● Given information
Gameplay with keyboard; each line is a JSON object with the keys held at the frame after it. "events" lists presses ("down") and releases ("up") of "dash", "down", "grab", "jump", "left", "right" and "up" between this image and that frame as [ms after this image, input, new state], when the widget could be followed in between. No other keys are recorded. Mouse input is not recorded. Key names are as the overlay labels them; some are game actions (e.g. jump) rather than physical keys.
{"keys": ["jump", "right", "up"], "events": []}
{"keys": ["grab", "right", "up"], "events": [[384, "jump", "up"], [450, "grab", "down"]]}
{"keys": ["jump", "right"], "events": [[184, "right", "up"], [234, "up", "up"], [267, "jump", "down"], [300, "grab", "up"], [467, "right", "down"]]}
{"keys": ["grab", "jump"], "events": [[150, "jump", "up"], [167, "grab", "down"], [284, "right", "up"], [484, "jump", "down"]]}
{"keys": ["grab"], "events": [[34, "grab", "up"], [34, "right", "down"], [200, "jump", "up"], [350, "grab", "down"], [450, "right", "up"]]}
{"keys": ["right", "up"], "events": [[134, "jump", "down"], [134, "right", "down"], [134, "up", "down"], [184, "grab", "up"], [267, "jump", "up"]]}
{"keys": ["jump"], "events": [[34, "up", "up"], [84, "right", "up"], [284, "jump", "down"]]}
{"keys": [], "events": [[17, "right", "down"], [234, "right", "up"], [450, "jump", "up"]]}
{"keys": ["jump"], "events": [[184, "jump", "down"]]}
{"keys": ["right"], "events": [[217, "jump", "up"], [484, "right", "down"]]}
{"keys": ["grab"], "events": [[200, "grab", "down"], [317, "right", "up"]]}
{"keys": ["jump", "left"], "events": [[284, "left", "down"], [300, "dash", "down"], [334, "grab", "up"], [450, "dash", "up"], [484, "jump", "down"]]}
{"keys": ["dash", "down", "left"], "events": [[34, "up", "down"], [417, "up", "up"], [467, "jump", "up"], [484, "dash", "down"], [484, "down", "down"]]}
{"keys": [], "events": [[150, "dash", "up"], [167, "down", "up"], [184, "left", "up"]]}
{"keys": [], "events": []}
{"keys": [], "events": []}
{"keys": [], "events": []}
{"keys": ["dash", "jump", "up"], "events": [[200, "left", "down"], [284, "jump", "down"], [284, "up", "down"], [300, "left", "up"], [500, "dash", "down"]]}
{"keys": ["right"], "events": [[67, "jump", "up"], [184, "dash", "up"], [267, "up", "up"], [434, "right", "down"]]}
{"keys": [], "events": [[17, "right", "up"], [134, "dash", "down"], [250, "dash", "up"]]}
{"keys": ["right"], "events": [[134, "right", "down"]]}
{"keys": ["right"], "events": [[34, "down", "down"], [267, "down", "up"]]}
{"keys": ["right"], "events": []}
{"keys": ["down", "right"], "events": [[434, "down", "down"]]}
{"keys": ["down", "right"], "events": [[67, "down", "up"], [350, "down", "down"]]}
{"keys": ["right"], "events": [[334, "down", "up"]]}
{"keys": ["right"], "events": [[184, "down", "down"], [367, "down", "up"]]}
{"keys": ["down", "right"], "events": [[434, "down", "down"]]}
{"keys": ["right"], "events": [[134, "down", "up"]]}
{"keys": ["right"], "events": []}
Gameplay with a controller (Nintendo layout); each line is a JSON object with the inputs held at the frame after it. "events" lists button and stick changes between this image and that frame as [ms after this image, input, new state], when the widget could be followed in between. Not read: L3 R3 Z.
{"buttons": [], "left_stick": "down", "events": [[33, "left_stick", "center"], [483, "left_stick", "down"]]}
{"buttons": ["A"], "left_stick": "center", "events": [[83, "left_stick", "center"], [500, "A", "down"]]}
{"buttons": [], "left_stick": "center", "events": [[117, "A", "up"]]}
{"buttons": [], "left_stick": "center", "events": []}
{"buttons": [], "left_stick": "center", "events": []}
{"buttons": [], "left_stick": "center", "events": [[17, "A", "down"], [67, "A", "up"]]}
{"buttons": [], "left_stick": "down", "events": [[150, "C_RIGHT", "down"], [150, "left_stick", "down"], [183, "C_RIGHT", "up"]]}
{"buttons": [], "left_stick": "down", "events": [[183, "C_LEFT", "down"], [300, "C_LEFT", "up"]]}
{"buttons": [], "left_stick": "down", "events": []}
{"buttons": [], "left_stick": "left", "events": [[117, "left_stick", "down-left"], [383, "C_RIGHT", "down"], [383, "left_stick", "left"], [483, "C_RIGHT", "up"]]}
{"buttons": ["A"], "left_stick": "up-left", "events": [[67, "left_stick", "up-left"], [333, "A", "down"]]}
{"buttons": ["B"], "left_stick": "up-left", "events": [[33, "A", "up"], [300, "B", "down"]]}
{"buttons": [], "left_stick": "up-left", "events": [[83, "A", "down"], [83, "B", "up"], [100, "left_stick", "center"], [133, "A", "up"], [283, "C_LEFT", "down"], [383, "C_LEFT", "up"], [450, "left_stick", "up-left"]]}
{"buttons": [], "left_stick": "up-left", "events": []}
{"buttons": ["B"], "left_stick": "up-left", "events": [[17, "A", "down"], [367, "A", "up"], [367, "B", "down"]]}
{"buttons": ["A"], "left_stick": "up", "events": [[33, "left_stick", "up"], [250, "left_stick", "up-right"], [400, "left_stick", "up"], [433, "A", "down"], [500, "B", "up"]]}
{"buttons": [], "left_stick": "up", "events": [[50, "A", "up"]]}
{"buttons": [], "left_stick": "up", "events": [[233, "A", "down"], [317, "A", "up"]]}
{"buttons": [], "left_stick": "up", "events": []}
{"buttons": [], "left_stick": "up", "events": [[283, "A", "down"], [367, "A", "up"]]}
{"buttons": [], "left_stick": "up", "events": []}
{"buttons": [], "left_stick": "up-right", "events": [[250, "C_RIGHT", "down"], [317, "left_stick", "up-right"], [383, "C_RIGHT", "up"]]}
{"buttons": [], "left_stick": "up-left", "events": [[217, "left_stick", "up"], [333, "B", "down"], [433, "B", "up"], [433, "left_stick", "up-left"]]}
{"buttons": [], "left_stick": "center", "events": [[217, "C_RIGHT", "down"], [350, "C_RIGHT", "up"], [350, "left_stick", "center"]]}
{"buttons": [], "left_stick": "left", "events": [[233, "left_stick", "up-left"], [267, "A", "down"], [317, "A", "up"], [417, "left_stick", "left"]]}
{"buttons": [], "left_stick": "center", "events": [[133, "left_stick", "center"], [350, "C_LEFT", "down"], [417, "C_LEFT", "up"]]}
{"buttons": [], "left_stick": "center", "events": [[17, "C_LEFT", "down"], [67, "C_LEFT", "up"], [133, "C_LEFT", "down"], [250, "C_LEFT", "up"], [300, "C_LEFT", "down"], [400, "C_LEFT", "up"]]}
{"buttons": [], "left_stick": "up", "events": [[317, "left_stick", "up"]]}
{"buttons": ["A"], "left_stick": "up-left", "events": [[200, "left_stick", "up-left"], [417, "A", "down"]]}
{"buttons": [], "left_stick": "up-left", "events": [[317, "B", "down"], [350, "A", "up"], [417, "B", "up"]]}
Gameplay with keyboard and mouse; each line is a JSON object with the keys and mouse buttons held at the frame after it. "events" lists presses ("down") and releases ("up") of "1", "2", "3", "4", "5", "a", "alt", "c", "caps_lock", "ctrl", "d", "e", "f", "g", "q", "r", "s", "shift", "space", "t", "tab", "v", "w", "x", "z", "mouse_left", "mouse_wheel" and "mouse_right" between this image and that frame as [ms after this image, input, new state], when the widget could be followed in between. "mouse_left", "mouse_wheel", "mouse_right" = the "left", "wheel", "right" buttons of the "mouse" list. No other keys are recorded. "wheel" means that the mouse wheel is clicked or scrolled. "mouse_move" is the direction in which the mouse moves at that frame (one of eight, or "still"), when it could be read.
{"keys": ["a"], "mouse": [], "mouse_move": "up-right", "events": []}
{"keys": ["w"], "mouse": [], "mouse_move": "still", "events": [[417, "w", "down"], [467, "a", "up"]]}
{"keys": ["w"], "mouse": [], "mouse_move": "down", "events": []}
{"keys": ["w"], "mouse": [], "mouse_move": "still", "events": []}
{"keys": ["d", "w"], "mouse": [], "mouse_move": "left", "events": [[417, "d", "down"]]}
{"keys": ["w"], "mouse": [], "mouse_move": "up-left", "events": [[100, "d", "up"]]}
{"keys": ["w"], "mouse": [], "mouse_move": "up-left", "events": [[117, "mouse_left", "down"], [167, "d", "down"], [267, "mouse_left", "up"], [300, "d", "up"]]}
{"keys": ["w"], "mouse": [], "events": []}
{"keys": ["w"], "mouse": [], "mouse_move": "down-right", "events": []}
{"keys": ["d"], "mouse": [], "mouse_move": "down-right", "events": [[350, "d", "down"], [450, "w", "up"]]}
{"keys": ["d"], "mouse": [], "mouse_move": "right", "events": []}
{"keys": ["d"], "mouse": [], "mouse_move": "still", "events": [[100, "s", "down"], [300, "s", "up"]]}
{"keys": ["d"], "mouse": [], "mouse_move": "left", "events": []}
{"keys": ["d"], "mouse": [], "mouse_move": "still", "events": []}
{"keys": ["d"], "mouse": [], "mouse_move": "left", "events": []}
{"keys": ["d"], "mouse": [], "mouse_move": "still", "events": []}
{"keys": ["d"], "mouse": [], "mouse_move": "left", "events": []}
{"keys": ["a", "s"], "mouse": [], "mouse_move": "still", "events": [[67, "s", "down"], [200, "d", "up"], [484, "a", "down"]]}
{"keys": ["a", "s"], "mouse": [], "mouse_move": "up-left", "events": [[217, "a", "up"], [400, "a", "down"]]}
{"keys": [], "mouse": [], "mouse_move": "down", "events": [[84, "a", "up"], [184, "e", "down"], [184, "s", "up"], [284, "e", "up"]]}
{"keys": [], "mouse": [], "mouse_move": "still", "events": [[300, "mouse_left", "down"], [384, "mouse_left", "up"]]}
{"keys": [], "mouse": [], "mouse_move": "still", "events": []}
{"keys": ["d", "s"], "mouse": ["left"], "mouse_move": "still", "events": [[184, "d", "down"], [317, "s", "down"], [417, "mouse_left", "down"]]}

● Work to be completed
Copy each line holding the word "image" from the listing above.

● Solution to the exercise
Gameplay with keyboard; each line is a JSON object with the keys held at the frame after it. "events" lists presses ("down") and releases ("up") of "dash", "down", "grab", "jump", "left", "right" and "up" between this image and that frame as [ms after this image, input, new state], when the widget could be followed in between. No other keys are recorded. Mouse input is not recorded. Key names are as the overlay labels them; some are game actions (e.g. jump) rather than physical keys.
Gameplay with a controller (Nintendo layout); each line is a JSON object with the inputs held at the frame after it. "events" lists button and stick changes between this image and that frame as [ms after this image, input, new state], when the widget could be followed in between. Not read: L3 R3 Z.
Gameplay with keyboard and mouse; each line is a JSON object with the keys and mouse buttons held at the frame after it. "events" lists presses ("down") and releases ("up") of "1", "2", "3", "4", "5", "a", "alt", "c", "caps_lock", "ctrl", "d", "e", "f", "g", "q", "r", "s", "shift", "space", "t", "tab", "v", "w", "x", "z", "mouse_left", "mouse_wheel" and "mouse_right" between this image and that frame as [ms after this image, input, new state], when the widget could be followed in between. "mouse_left", "mouse_wheel", "mouse_right" = the "left", "wheel", "right" buttons of the "mouse" list. No other keys are recorded. "wheel" means that the mouse wheel is clicked or scrolled. "mouse_move" is the direction in which the mouse moves at that frame (one of eight, or "still"), when it could be read.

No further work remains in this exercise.